### Data supplied

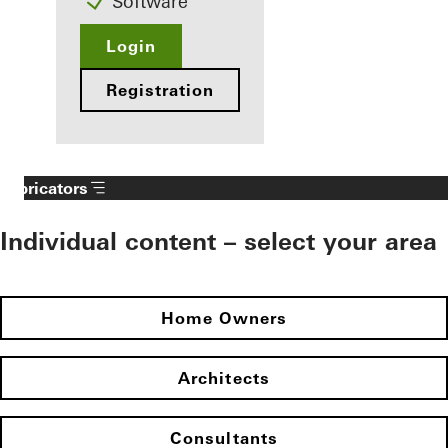
Software
Login
Registration
Fabricators
Individual content – select your area
Home Owners
Architects
Consultants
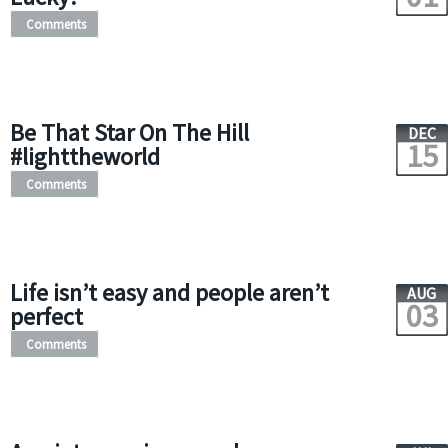
Comments
Be That Star On The Hill
DEC
15
#lighttheworld
Comments
Life isn’t easy and people aren’t
AUG
03
perfect
Comments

### Exercise
Search the data for "Life isn’t easy and people aren’t". Beginning with that line, set down every line through the last exactly.

### Expected answer
Life isn’t easy and people aren’t
AUG
03
perfect
Comments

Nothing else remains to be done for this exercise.